The transaction has been accounted for as an acquisition of a mineral interest.

(m)Acquisition of Additional Natural Gas Royalty Interests in Haynesville – U.S.

On January 2, 2024, the Company, through wholly-owned subsidiaries, closed the acquisition of a royalty portfolio in the Haynesville gas play in Louisiana and Texas for a total purchase price of $125.0 million. The Company had funded an initial deposit of $12.5 million in November 2023, when it entered into the agreement. The remainder of the purchase price of $112.5 million was funded upon closing of the transaction in January 2024.

The transaction was accounted for as an acquisition of a royalty interest.

(n)Acquisition of Mineral Rights with Continental Resources, Inc. – U.S.

The Company, through a wholly-owned subsidiary, have a strategic relationship with Continental Resources Inc. (“Continental”) to acquire, through a jointly-owned entity (the “Royalty Acquisition Venture”), royalty rights within Continental’s areas of operation.
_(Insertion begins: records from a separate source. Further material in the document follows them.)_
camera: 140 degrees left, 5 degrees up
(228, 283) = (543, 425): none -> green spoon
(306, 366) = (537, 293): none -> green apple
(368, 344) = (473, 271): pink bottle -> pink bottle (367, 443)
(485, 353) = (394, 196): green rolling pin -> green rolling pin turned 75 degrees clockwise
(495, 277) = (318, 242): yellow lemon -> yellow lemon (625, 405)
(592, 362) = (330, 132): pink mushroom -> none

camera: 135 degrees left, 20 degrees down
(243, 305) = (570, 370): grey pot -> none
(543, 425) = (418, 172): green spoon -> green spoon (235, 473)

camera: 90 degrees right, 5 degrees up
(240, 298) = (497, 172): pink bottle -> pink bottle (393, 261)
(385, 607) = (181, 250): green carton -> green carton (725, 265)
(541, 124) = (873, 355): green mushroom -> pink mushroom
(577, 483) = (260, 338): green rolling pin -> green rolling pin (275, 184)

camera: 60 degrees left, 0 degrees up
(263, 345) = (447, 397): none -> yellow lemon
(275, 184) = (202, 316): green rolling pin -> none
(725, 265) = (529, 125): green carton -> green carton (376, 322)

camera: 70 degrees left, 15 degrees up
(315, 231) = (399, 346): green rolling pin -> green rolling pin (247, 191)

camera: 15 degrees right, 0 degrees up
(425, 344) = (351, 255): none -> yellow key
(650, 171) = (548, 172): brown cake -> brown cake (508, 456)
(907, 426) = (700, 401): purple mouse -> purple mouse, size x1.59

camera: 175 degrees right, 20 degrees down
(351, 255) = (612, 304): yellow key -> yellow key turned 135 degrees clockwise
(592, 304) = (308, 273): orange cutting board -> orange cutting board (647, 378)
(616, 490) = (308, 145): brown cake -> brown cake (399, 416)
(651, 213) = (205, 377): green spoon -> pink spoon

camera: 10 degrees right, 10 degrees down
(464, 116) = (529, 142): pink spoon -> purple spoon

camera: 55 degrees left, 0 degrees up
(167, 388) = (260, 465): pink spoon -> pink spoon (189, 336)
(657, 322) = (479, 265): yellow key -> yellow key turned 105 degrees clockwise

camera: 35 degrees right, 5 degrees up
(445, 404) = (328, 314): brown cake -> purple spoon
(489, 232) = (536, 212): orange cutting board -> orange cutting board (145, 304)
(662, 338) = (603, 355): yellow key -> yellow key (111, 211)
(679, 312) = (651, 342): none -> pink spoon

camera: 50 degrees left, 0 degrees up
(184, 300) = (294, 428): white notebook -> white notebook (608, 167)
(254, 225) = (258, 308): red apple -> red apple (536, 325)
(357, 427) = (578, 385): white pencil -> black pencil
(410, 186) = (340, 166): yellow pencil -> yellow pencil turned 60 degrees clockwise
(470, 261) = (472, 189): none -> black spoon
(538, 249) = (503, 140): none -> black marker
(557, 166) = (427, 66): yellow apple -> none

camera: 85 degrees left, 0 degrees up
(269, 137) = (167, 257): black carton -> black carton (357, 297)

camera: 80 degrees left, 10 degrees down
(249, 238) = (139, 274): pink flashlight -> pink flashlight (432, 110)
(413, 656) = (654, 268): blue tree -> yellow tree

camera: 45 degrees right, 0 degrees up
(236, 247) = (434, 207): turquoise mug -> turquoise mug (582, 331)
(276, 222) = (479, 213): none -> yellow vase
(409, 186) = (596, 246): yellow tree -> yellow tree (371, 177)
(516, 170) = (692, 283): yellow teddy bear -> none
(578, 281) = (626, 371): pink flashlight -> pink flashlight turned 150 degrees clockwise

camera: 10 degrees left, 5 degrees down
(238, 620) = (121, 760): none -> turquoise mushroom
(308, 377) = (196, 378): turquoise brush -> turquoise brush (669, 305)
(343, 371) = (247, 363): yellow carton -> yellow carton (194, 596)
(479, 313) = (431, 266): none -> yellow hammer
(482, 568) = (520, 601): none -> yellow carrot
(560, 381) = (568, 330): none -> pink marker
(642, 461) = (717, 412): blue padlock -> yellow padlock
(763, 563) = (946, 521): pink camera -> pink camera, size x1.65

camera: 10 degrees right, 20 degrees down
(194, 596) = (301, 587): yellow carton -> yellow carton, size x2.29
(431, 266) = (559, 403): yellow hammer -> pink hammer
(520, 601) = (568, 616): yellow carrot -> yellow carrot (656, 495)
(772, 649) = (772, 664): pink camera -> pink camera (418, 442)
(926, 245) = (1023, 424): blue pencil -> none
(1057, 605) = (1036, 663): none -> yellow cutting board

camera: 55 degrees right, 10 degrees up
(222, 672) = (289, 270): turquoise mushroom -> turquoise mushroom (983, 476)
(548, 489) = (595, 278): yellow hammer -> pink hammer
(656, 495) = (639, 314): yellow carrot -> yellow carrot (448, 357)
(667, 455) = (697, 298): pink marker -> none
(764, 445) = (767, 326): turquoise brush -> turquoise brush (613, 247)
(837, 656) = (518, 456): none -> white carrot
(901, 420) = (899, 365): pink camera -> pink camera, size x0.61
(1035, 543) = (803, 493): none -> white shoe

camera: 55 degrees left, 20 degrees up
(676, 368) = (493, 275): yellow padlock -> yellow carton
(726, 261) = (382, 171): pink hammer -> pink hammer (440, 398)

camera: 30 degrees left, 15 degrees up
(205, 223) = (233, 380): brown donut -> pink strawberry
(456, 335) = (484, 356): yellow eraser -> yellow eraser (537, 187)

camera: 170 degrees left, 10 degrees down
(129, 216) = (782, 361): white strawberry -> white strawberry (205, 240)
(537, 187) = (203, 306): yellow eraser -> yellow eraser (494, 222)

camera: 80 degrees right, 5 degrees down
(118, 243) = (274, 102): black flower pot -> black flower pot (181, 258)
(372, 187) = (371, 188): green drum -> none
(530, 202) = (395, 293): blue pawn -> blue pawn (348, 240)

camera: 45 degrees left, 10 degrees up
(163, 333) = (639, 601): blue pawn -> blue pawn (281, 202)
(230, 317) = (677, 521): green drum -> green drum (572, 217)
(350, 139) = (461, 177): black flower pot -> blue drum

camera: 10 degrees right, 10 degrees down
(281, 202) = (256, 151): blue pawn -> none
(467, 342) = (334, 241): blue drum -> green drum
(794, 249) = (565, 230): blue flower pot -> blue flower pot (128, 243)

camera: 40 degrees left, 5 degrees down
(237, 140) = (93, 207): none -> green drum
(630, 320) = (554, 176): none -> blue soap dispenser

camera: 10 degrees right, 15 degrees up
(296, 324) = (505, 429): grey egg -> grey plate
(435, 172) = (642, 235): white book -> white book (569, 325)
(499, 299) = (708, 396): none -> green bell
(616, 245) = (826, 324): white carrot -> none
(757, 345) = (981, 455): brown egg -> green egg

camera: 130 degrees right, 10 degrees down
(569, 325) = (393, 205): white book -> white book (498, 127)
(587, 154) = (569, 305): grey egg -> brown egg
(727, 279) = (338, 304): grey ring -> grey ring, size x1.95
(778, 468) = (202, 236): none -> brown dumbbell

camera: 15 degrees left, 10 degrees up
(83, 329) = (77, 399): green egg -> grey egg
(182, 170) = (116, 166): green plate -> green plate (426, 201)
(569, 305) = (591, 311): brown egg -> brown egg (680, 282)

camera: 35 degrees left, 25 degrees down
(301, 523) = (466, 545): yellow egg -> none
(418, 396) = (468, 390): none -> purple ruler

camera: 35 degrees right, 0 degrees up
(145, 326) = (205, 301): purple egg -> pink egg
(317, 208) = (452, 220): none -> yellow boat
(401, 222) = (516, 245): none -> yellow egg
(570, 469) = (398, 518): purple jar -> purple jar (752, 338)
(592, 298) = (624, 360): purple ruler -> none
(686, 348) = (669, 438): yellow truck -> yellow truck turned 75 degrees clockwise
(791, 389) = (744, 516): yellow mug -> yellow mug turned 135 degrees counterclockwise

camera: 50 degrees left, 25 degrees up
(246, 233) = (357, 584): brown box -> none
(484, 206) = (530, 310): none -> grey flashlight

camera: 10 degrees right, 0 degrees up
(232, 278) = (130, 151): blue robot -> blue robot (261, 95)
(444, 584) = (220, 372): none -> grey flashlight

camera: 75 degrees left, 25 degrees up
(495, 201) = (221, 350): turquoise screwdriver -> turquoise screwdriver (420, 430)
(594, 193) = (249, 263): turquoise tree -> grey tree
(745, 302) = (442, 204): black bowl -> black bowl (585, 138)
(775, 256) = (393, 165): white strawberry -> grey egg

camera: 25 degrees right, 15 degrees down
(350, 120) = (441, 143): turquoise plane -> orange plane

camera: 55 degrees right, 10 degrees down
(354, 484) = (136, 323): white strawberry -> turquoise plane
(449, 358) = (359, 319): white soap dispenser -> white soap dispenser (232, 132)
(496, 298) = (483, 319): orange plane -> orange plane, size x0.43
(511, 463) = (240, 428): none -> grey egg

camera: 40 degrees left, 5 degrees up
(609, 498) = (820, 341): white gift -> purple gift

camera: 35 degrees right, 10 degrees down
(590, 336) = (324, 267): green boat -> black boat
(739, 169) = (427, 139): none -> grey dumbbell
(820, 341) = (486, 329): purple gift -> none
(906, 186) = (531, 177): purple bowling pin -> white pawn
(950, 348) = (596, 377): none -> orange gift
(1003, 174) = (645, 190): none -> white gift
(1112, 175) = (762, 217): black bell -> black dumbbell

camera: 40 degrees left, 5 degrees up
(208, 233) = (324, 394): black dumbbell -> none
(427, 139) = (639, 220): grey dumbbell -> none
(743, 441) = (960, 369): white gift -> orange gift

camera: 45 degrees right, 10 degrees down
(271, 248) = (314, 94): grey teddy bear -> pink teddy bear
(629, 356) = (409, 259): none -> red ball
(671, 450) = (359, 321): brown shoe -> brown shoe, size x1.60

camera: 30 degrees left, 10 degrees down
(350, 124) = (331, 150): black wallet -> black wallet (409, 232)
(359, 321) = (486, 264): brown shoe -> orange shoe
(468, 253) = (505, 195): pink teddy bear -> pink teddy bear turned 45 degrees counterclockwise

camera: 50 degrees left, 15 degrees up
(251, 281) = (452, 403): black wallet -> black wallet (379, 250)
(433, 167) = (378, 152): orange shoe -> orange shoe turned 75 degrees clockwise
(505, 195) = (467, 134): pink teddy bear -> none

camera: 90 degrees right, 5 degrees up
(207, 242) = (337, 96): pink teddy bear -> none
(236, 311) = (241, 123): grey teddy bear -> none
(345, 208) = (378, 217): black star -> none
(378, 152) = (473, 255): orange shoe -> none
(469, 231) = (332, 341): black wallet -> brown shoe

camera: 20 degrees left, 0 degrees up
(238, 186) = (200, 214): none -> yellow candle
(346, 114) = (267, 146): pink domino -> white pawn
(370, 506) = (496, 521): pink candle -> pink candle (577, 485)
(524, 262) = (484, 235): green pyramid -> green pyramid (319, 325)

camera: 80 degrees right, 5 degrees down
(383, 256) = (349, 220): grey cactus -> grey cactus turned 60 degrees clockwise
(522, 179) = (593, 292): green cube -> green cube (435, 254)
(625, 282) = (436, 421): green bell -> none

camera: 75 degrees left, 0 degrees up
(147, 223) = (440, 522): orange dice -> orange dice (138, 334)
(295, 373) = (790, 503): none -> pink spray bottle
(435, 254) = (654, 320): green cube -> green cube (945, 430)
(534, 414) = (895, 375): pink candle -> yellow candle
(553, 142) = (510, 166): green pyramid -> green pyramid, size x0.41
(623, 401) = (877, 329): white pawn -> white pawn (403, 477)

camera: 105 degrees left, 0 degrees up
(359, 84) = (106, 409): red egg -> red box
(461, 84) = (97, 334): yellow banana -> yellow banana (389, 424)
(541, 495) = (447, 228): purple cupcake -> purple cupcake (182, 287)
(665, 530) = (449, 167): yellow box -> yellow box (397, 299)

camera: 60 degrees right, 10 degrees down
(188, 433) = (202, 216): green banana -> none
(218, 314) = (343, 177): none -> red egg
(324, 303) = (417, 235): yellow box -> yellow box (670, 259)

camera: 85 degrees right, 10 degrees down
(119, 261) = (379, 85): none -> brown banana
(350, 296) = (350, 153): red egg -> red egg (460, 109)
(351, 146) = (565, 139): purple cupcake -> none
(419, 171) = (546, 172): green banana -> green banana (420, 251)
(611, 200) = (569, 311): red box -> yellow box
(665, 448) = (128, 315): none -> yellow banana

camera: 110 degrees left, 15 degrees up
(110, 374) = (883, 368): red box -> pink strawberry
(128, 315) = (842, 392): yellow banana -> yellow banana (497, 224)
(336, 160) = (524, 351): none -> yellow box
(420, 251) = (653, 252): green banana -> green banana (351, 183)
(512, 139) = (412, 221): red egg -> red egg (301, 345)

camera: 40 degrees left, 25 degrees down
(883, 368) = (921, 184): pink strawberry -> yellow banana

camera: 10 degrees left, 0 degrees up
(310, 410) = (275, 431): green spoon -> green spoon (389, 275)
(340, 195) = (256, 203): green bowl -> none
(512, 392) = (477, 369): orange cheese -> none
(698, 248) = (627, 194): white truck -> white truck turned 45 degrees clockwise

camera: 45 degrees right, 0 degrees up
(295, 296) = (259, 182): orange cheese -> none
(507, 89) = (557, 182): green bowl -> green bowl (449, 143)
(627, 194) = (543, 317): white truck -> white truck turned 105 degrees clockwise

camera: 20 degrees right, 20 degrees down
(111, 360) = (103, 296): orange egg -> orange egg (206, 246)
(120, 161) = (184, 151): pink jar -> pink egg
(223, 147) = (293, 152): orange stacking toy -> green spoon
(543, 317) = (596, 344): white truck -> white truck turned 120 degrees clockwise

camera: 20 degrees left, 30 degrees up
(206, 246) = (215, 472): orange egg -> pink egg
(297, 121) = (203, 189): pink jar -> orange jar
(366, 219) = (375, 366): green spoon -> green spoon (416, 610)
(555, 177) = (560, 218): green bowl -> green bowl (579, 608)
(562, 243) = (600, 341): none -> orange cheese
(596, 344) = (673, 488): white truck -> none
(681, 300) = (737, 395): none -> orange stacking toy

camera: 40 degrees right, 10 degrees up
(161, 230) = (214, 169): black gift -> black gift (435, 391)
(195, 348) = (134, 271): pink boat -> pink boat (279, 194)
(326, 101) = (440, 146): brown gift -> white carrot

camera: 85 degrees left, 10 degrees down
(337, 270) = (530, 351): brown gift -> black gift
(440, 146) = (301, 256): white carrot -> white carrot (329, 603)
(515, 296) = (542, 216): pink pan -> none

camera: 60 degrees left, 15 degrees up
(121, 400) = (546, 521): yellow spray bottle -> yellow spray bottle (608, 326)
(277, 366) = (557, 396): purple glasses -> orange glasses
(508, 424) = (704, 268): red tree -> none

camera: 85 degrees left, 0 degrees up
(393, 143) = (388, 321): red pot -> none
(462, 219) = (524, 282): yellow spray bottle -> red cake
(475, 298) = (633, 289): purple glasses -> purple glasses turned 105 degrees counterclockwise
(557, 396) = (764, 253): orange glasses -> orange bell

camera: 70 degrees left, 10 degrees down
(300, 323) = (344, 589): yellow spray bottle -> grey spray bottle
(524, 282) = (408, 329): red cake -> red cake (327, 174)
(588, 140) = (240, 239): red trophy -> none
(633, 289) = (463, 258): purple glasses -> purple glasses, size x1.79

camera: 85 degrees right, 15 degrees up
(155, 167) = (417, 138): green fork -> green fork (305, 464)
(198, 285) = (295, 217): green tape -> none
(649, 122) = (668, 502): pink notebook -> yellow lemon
Franco-Nevada recorded contributions to the Royalty Acquisition Venture of $5.3 million and $19.1 million for Q2 2024 and H1 2024, respectively (Q2 2023 – $3.5 million and H1 2023 - $5.9 million, respectively). As at June 30, 2024, Franco-Nevada’s cumulative investment in the Royalty Acquisition Venture totaled $469.3 million and Franco-Nevada has remaining commitments of up to $50.7 million.

The Royalty Acquisition Venture is accounted for as a joint operation in accordance with IFRS 11 Joint Arrangements.